### Supplied data

* Start *

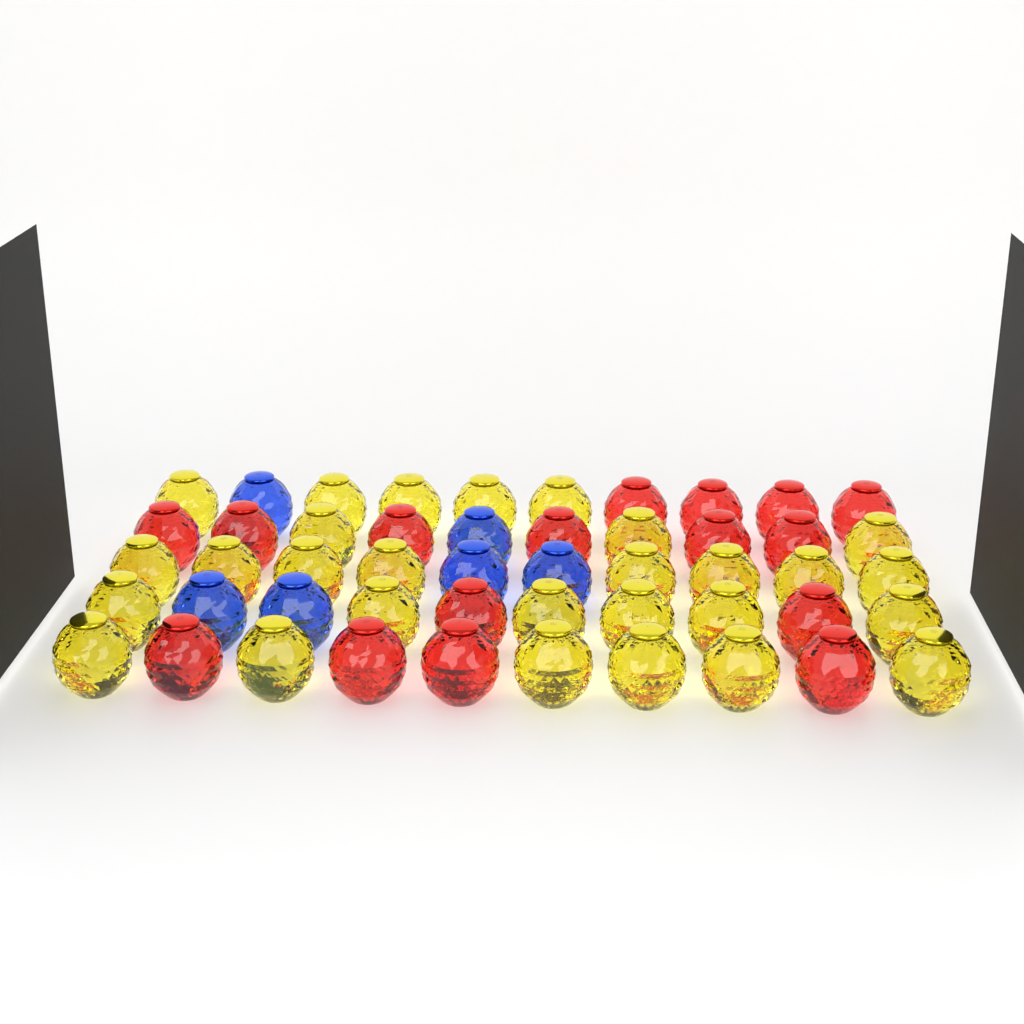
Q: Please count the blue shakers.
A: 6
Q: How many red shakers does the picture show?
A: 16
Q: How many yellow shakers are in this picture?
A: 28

* End *

Return every line of the material above word for word, omitting the picture.

### Written answer
Q: Please count the blue shakers.
A: 6
Q: How many red shakers does the picture show?
A: 16
Q: How many yellow shakers are in this picture?
A: 28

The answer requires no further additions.